Gold Fields H1 2023 Earnings: Challenges and Outlook

  • Gold Fields Limited reports lower earnings in H1 2023: Earnings per share expected to decline between 9% to 16% compared to H1 2022.
  • Operational challenges impact financial performance: Lower gold volumes sold and higher operating costs, driven by mining inflation and increased capital expenditure.
  • Investor outlook remains cautious: Investors keen to understand the company's strategies to address operational challenges and mitigate future impacts on earnings.

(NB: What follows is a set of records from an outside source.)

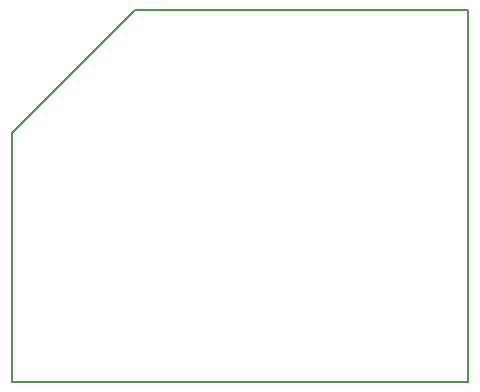
<source format=gbr>
G04 #@! TF.GenerationSoftware,KiCad,Pcbnew,5.0.2+dfsg1-1*
G04 #@! TF.CreationDate,2019-12-16T19:27:10+01:00*
G04 #@! TF.ProjectId,carte-radio-raspberry,63617274-652d-4726-9164-696f2d726173,rev?*
G04 #@! TF.SameCoordinates,PX8480690PY3262700*
G04 #@! TF.FileFunction,Profile,NP*
%FSLAX46Y46*%
G04 Gerber Fmt 4.6, Leading zero omitted, Abs format (unit mm)*
G04 Created by KiCad (PCBNEW 5.0.2+dfsg1-1) date lun. 16 déc. 2019 19:27:10 CET*
%MOMM*%
%LPD*%
G01*
G04 APERTURE LIST*
%ADD10C,0.150000*%
G04 APERTURE END LIST*
D10*
X-35560000Y-7366000D02*
X-35560000Y-28448000D01*
X-25146000Y3048000D02*
X-35560000Y-7366000D01*
X3048000Y3048000D02*
X-25146000Y3048000D01*
X3048000Y-28448000D02*
X3048000Y3048000D01*
X-35560000Y-28448000D02*
X3048000Y-28448000D01*
M02*

</source>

Gold Fields Limited (Gold Fields) issued its voluntary trading statement and operational performance report for the first half of 2023 (H1 2023). The company revealed a decrease in earnings compared to the same period last year, attributing it to lower gold volumes sold and higher operating costs.

Financial Performance:

Gold Fields anticipates a decline in headline earnings per share for H1 2023, projecting a range between US$0.49 and US$0.53 per share. This reflects a 9% to 16% drop compared to the headline earnings of US$0.58 per share reported for H1 2022. The decrease in earnings is primarily due to lower gold volumes sold and higher operating costs. The company faced challenges driven by mining inflation, resulting in higher amortisation and depreciation expenses due to increased ounces mined. However, the impact was partially offset by a higher gold price.

Similarly, basic earnings per share for H1 2023 are expected to range between US$0.49 and US$0.53 per share, indicating a 7% to 14% decline from the US$0.57 per share reported in H1 2022. Normalised earnings per share for H1 2023 are also expected to experience a decrease, with a projected range of US$0.49 to US$0.53 per share, 5% to 13% lower than the normalised earnings of US$0.56 per share reported for H1 2022.

Operational Performance:

In the second quarter of 2023 (Q2 2023), Gold Fields reported attributable gold equivalent production of 577 thousand ounces (koz), consistent with Q1 2023 figures. However, All-in costs (AIC) for the quarter increased to US$1,454 per ounce (oz), compared to US$1,343/oz in Q1 2023. All-in sustaining costs (AISC) also saw a rise, with Q2 2023 costs projected at US$1,279/oz, up from US$1,152/oz in Q1 2023. The increase in costs was primarily driven by lower gold sales, higher operating expenses due to mining inflation, and increased capital expenditure.

For H1 2023, the company’s attributable gold equivalent production is expected to be 1,154koz, marking a 4% decrease compared to H1 2022. AIC for H1 2023 is projected to be US$1,398/oz, representing a 3% increase year-on-year (YoY). AISC for H1 2023 is expected to be US$1,215/oz, indicating a 6% increase YoY. The increase in costs is attributed to lower gold sales and higher operating expenses, partially offset by a reduction in project capital expenditure.

Investor Outlook:

Gold Fields has not yet provided a detailed explanation of the factors that contributed to the operational challenges faced during H1 2023. Investors and stakeholders are keen to gain insights into the company’s plans to address the cost inflation and volume issues that have impacted earnings.

The company is set to release its H1 2023 financial results on Thursday, 17 August 2023. Investors will be closely monitoring the financial report to gain a comprehensive understanding of the performance drivers and the company’s strategies to mitigate future operational challenges.


Gold Fields Limited faces earnings decline in H1 2023, driven by lower gold volumes sold and higher operating costs. While a higher gold price partially offsets the impact, the company’s operational challenges, such as mining inflation and increased capital expenditure, have led to decreased earnings per share and higher production costs. Investors will be eagerly awaiting the release of the H1 2023 financial results to gain more clarity on the company’s performance and future outlook amidst the challenging operating environment.